Die Zeiten, in denen aus europäischer Sicht der einzige Kontakt mit asiatischem Fußball die großen Turniere waren, sind längst vorbei. Südkoreaner haben inzwischen auch in den europäischen Ligen ihre Visitenkarte abgegeben. Die Bundesliga ist im Kader mit Koo Ja-cheol und Ji-Dong-won (beide FC Augsburg) präsent. Die Premier League wird durch Ki Sung-yueng (Swansea City), Lee Chung-yong (Crystal Palace) und vor allem den Star der Mannschaft, Son Heung-min (ehemals Hamburger SV und Bayer Leverkusen, jetzt Tottenham Hotspur), vertreten.

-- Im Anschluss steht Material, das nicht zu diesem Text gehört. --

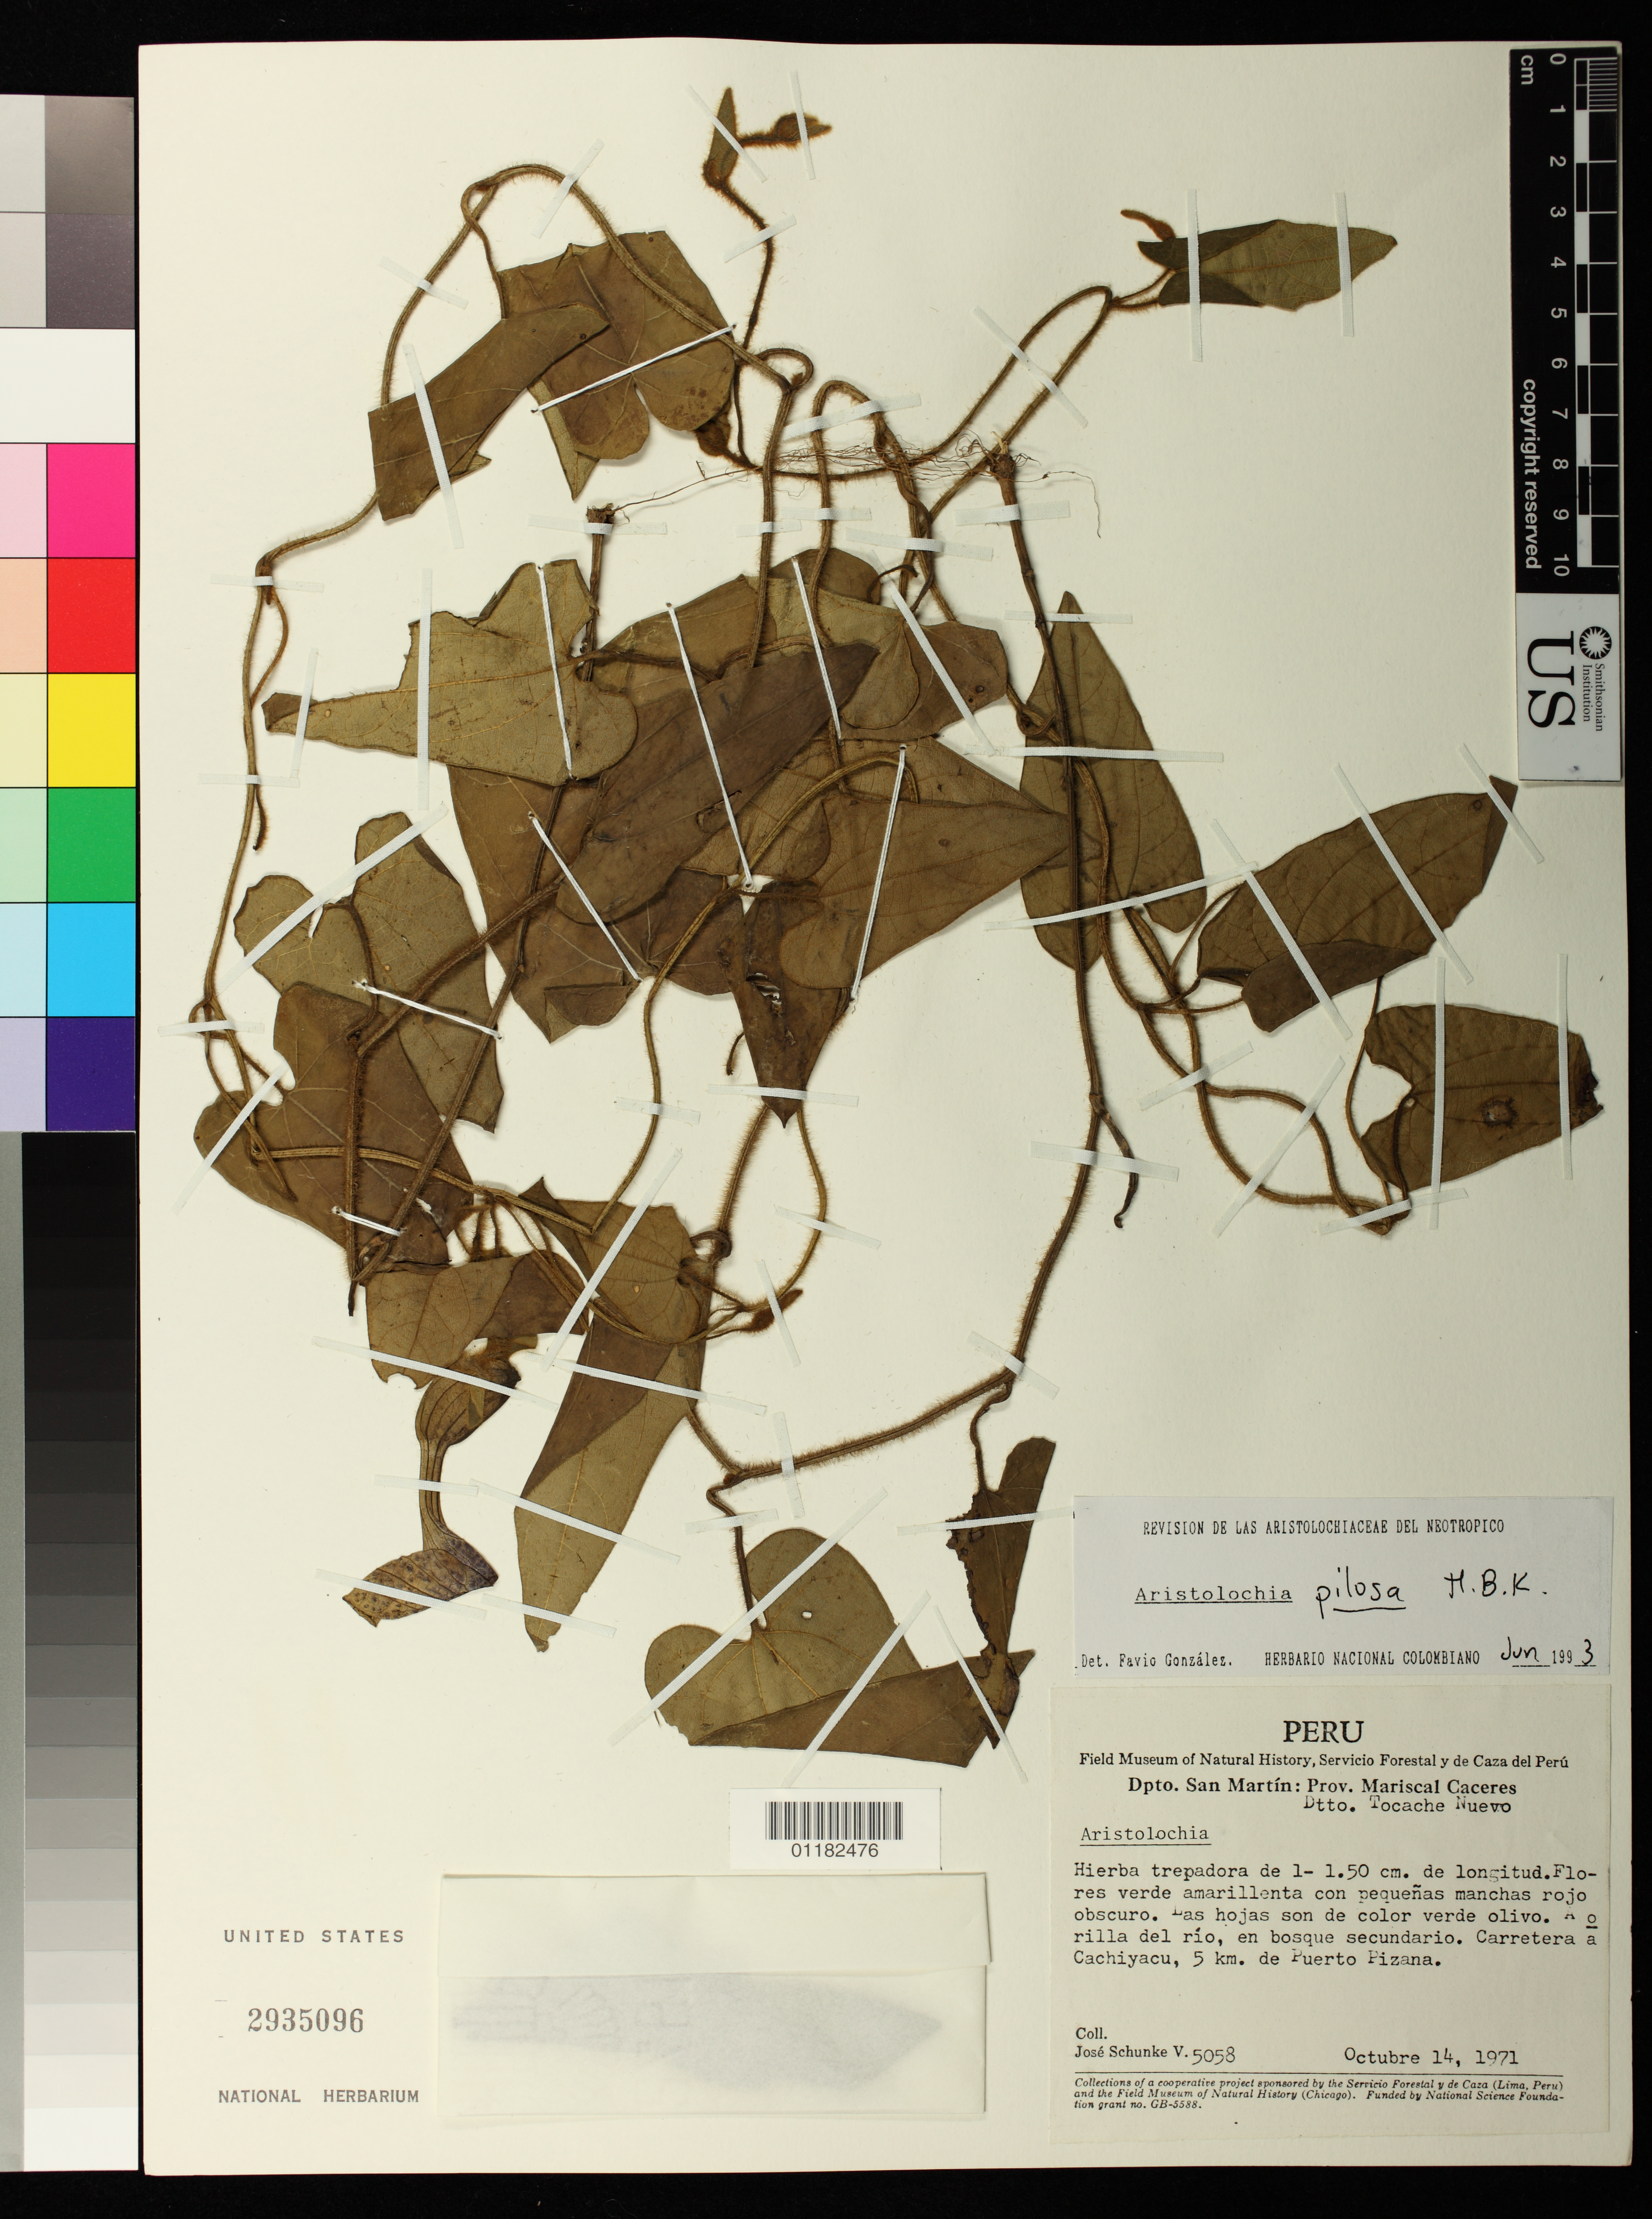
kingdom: Plantae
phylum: Tracheophyta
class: Magnoliopsida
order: Piperales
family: Aristolochiaceae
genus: Aristolochia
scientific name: Aristolochia pilosa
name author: Kunth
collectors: J. Schunke Vigo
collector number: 5058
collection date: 1971-10-14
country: Peru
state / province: San Martín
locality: Dpto. San Martin Prov. Mariscal Caceres Dtto. Tocache Nuevo Carretera a Cachiyacu, 5 km de Puerto Pizana.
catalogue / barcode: US 2935096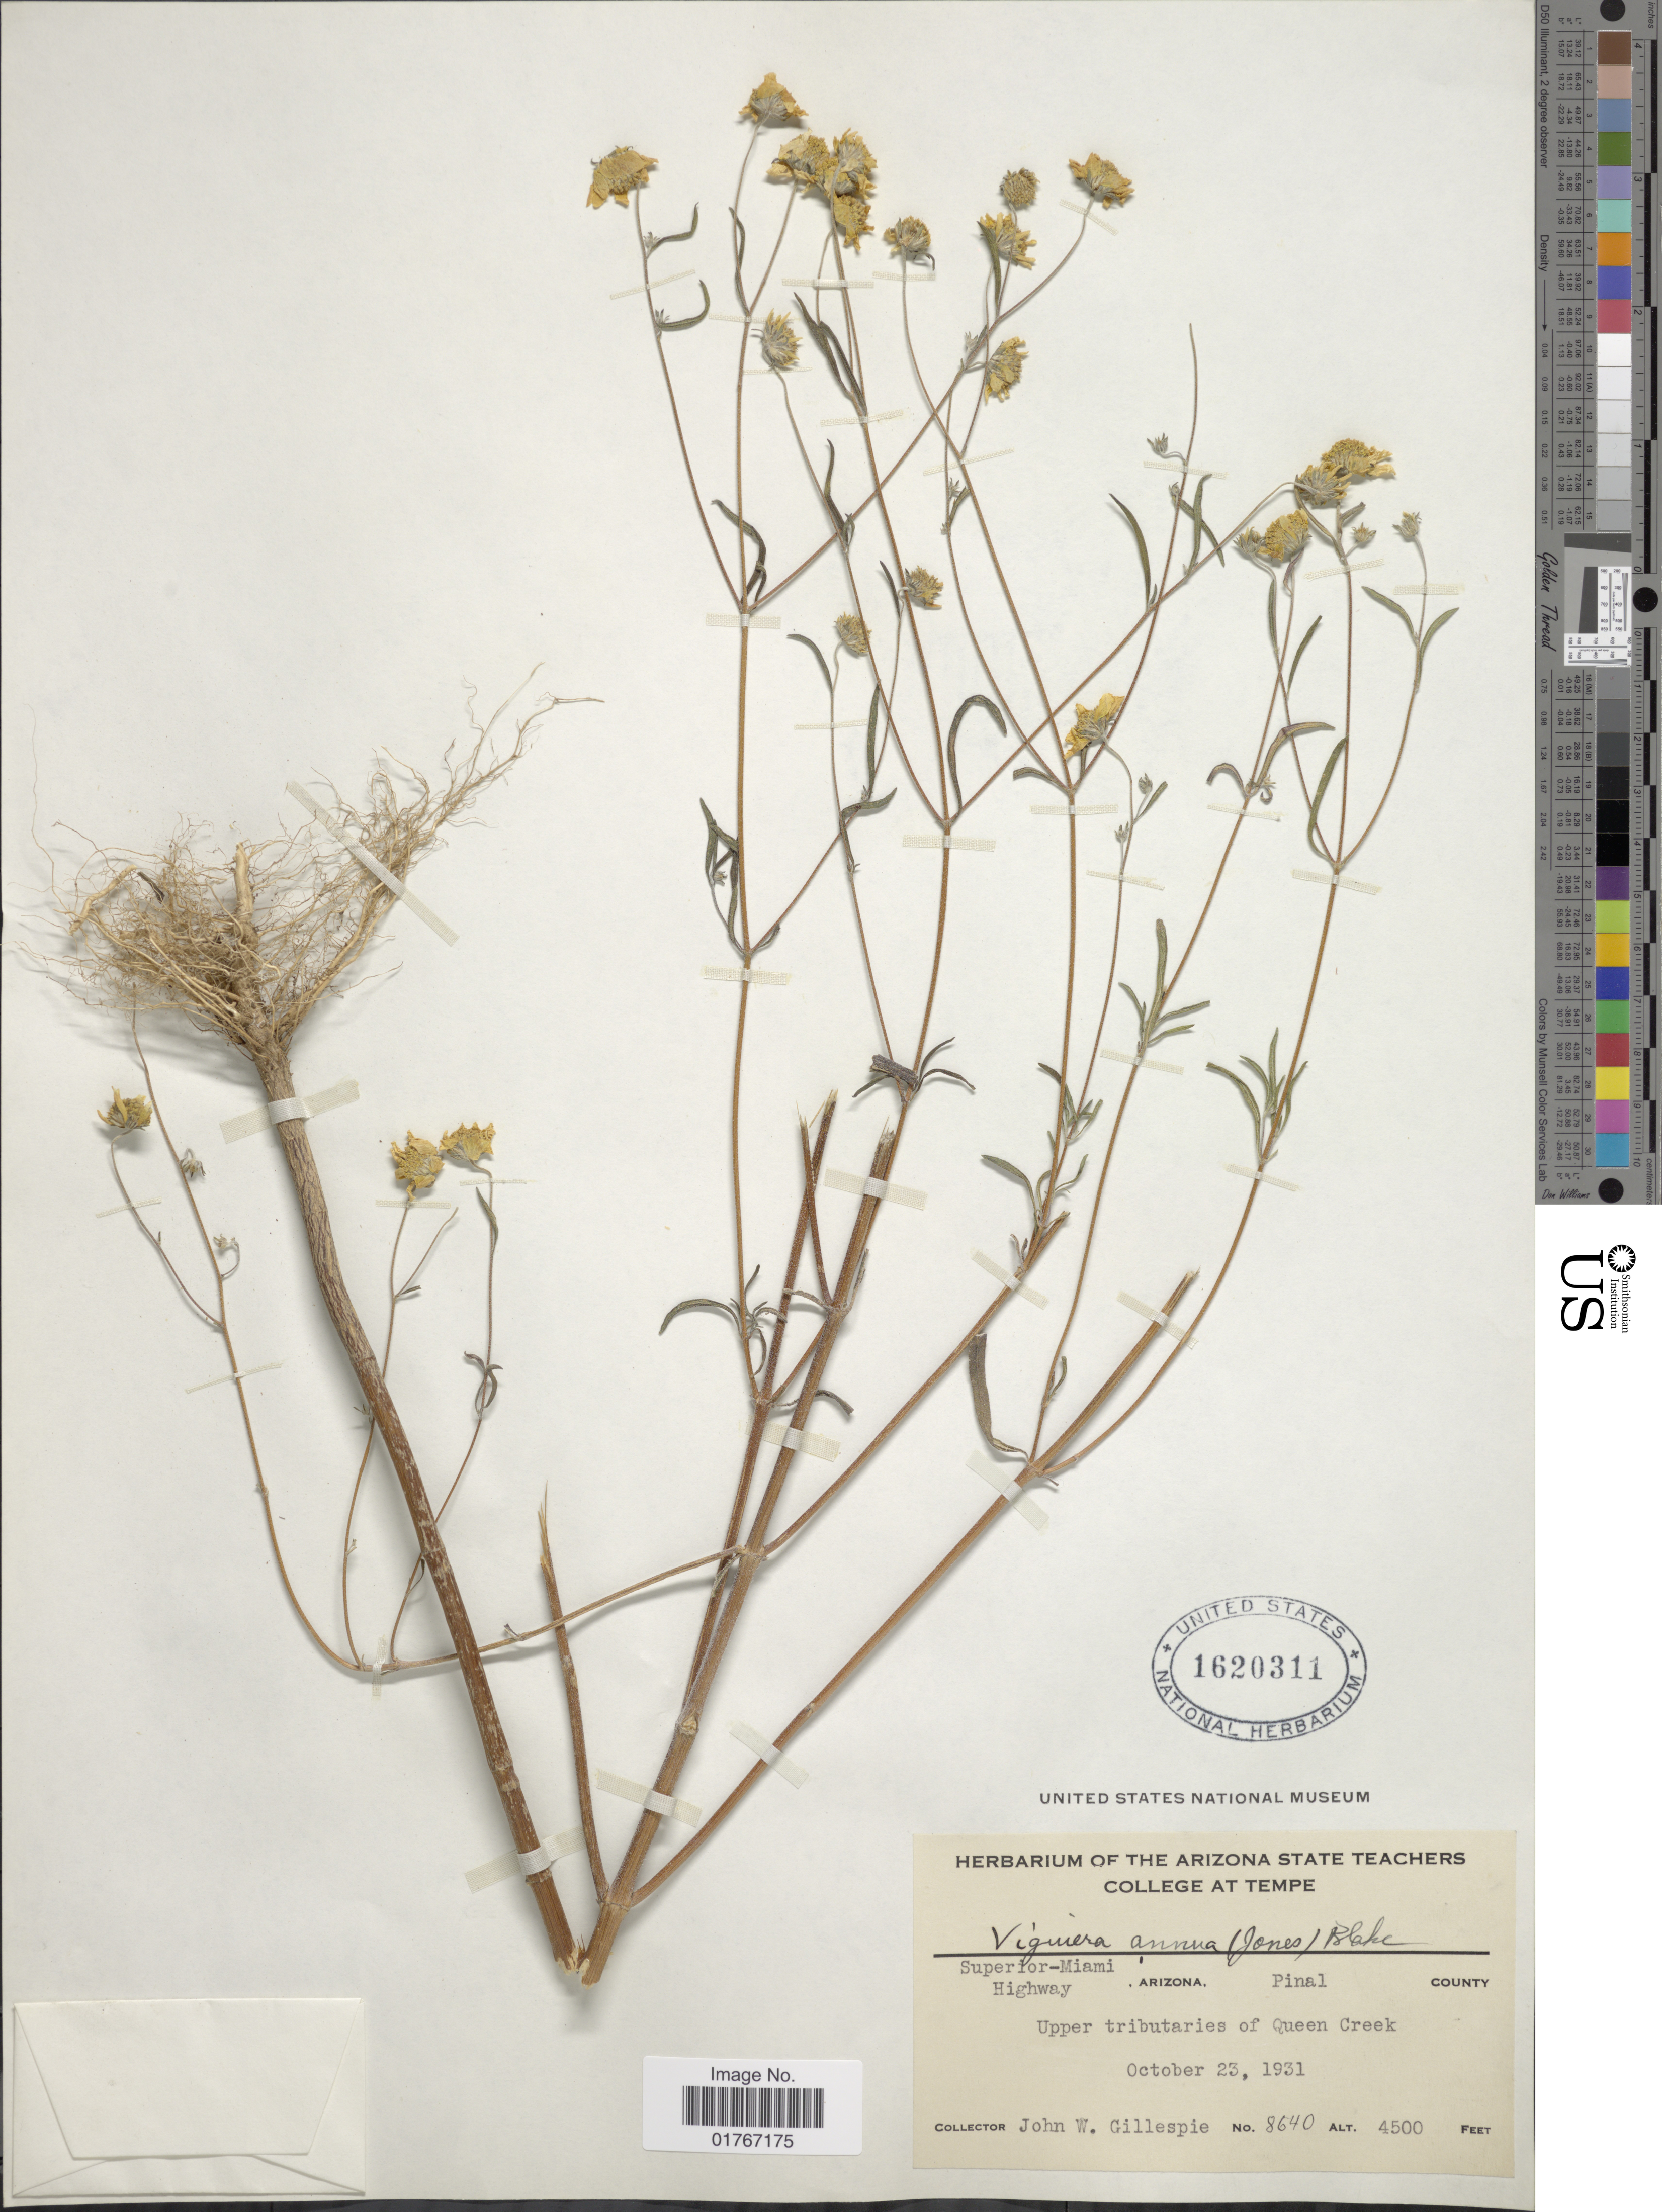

Die meisten Spieler Südkoreas verdienen jedoch weiterhin ihr Geld in asiatischen Ligen.

Prognose

Die DFB-Elf ist der klare Favorit auf den Gruppensieg, dahinter ist das Rennen zwischen Schweden und Mexiko ziemlich offen. Südkorea geht nach der schwachen Qualifikation als Außenseiter ins Rennen.